## RECORDS FOR THE TASK
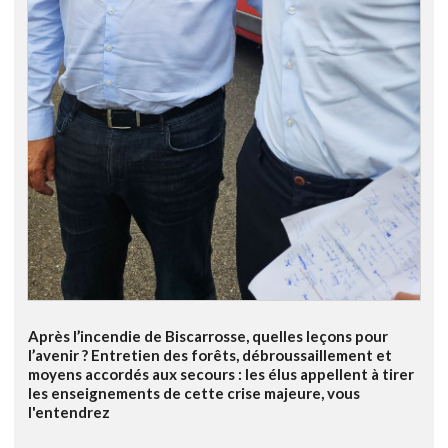
Après l’incendie de Biscarrosse, quelles leçons pour
l’avenir ? Entretien des forêts, débroussaillement et
moyens accordés aux secours : les élus appellent à tirer
les enseignements de cette crise majeure, vous
l'entendrez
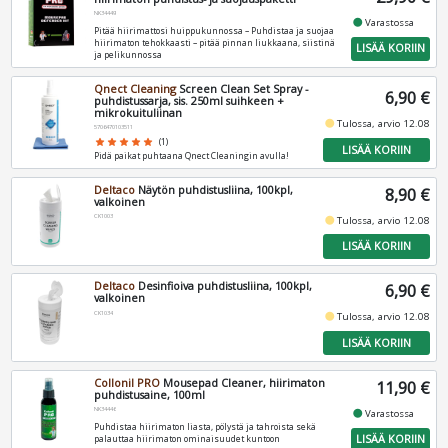
NK34449
fiber_manual_record
Varastossa
Pitää hiirimattosi huippukunnossa – Puhdistaa ja suojaa
hiirimaton tehokkaasti – pitää pinnan liukkaana, siistinä
LISÄÄ KORIIN
ja pelikunnossa
Qnect Cleaning
Screen Clean Set Spray -
6,90 €
puhdistussarja, sis. 250ml suihkeen +
mikrokuituliinan
fiber_manual_record
Tulossa, arvio 12.08
5706470103511
star
star
star
star
star
(1)
LISÄÄ KORIIN
Pidä paikat puhtaana Qnect Cleaningin avulla!
Deltaco
Näytön puhdistusliina, 100kpl,
8,90 €
valkoinen
CK1003
fiber_manual_record
Tulossa, arvio 12.08
LISÄÄ KORIIN
Deltaco
Desinfioiva puhdistusliina, 100kpl,
6,90 €
valkoinen
CK1034
fiber_manual_record
Tulossa, arvio 12.08
LISÄÄ KORIIN
Collonil PRO
Mousepad Cleaner, hiirimaton
11,90 €
puhdistusaine, 100ml
NK34446
fiber_manual_record
Varastossa
Puhdistaa hiirimaton liasta, pölystä ja tahroista sekä
LISÄÄ KORIIN
palauttaa hiirimaton ominaisuudet kuntoon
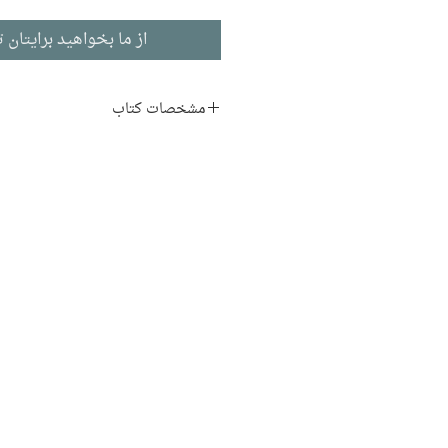
از ما بخواهید برایتان ت
مشخصات کتاب
نویسنده : محمدرضا پهلوی
مترجم: حسین ترابیان
ناشر:
سیمرغ
تاریخ معاصر
ایران تاریخ پهلوی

## EXERCISE
Return every line of text from all the rows above unchanged, and leave the pictures out of your answer.

## YOUR SOLUTION
Après l’incendie de Biscarrosse, quelles leçons pour
l’avenir ? Entretien des forêts, débroussaillement et
moyens accordés aux secours : les élus appellent à tirer
les enseignements de cette crise majeure, vous
l'entendrez
NK34449
fiber_manual_record
Varastossa
Pitää hiirimattosi huippukunnossa – Puhdistaa ja suojaa
hiirimaton tehokkaasti – pitää pinnan liukkaana, siistinä
LISÄÄ KORIIN
ja pelikunnossa
Qnect Cleaning
Screen Clean Set Spray -
6,90 €
puhdistussarja, sis. 250ml suihkeen +
mikrokuituliinan
fiber_manual_record
Tulossa, arvio 12.08
5706470103511
star
star
star
star
star
(1)
LISÄÄ KORIIN
Pidä paikat puhtaana Qnect Cleaningin avulla!
Deltaco
Näytön puhdistusliina, 100kpl,
8,90 €
valkoinen
CK1003
fiber_manual_record
Tulossa, arvio 12.08
LISÄÄ KORIIN
Deltaco
Desinfioiva puhdistusliina, 100kpl,
6,90 €
valkoinen
CK1034
fiber_manual_record
Tulossa, arvio 12.08
LISÄÄ KORIIN
Collonil PRO
Mousepad Cleaner, hiirimaton
11,90 €
puhdistusaine, 100ml
NK34446
fiber_manual_record
Varastossa
Puhdistaa hiirimaton liasta, pölystä ja tahroista sekä
LISÄÄ KORIIN
palauttaa hiirimaton ominaisuudet kuntoon
از ما بخواهید برایتان ت
مشخصات کتاب
نویسنده : محمدرضا پهلوی
مترجم: حسین ترابیان
ناشر:
سیمرغ
تاریخ معاصر
ایران تاریخ پهلوی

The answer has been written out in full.